But it is. Having the hash — making the fetcher a fixed-output derivation, in other words — simplifies a lot of concerns about ensuring that the impure things the fetcher does in order to make a Git connection and prepare the checkout as desired and so on have no sneaky effects on the output.

2 Likes

To be clear, if you would find a fetchIPFS that takes both cid and hash useful, I’m encouraging you to submit the PR adding it to Nixpkgs right away, and let the discussion take place around the concrete code. The ‘generic framework’ doesn’t need to be debated; the concept of FODs is already that framework, I think.

2 Likes

I believe the hash is still necessary here as git still uses sha-1 which is known to have collision vulnerabilities

1 Like

In my mind a true CA fetcher only needs a set of digests. This helps with,

  • Abstracting the CAS implementations, allowing systems with incompatible digest algorithms.
  • Migrate away from vulnerable digest algorithms.
  • Also deal with collision vulnerabilities. You could require using 2+ digest algorithms if none are considered safe for the next 5-10 years.

However, it’s often nice to use a mutable reference to an artifact, like rev in fetchRadicle or ref in fetchGit. This is something that interacts with flakes as it separates a somewhat “immutable intention” with the required precise versioning used to have reproducible systems. Flakes are still experimental, but it’d be nice to understand where things should go when the mutable references go in the fetchers and the sets of hashes into lockfiles.


A good endstate would be to have a generic fetcher taking a set of mutable references like URLs, git repo+branch, etc; and have the lockfiles track a set of hashes.

What gets tricky with multiple (and thus alternative) mutable references is that when updating you’ll need to rank them and trust one, or try getting everything and verify all hashes just to observe how propagation delays bite you with “false” hash differences.

I think we need a few more discussions, as we need to address gateway configuration for both cases (Radicle and IPFS).
In my opinion, this should work analogously to how we handle GitHub tokens for example. However, this configuration might not be solvable through a pull request to nixpkgs and may require changes to Nix itself. We also need to decide what happens when no gateways are configured, especially while there are no official NixOS-operated nodes for IPFS or Radicle yet. (Radicle seems to be already in planning)

Just add a list of gateways for each to Nixpkgs config. Nixpkgs config is already configurable by file or on a per-import basis. The fetcher can access that list and, if unset, use some sensible default.

3 Likes

That’s not a practical problem. As I understand it, second preimage problem seems still quite safe with SHA1 (probably far from bgetting computable).
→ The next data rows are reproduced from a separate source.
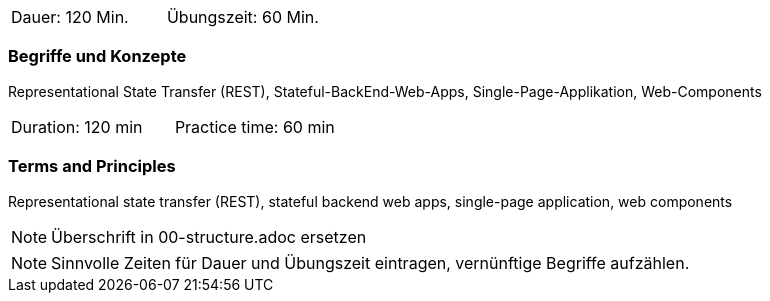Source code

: // tag::DE[]
|===
| Dauer: 120 Min. | Übungszeit: 60 Min.
|===

=== Begriffe und Konzepte
Representational State Transfer (REST), Stateful-BackEnd-Web-Apps, Single-Page-Applikation, Web-Components

// end::DE[]

// tag::EN[]
|===
| Duration: 120 min | Practice time: 60 min
|===

=== Terms and Principles
Representational state transfer (REST), stateful backend web apps, single-page application, web components
// end::EN[]

// tag::REMARK[]
[NOTE]
====
Überschrift in 00-structure.adoc ersetzen
====
// end::REMARK[]

// tag::REMARK[]
[NOTE]
====
Sinnvolle Zeiten für Dauer und Übungszeit eintragen, vernünftige Begriffe aufzählen.
====
// end::REMARK[]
Overall I don’t get what the discussion is about. NixPkgs does have fetchipfs already!

I thought maybe some issue in the fetchipfs implementation, but the formulations seem like you weren’t even aware of this fetcher’s existence.

1 Like

One of the core questions here is whether we can implement a fetcher which is more general (i.e. captures both IPFS and radicle) and whether we should.

1 Like

Last time I checked it did not really work and it expects an ipfs node on the build system hardcoded to its default port.

As I already said. My main motivation for the discussion is finding a structure of how to give the user the ability to configure the gateways for content addressed protocols like IPFS and Rsdicle

I suspect that it wouldn’t be efficient to start some IPFS client just for a single download.

1 Like

I strongly believe we should go in a direction of not relying on centralized corporate infrastructure.

And the trend to distributed systems is very obvious.

2 Likes

(This is what tor.proxyHook does… is IPFS more expensive than Tor? I honestly have no idea.)

1 Like

This sounds similar to what https://ipld.io/ is trying to do

1 Like

Clearly I’m doing something right if people are sending me the Nick Land interview in the wild.

2 Likes

I think that’s missing the point. You might want to use a gateway or have your IPFS client on another port.

2 Likes

The port is configurable in fetchipfs, but yes. (you can most likely override such stuff by a relatively simple overlay)

1 Like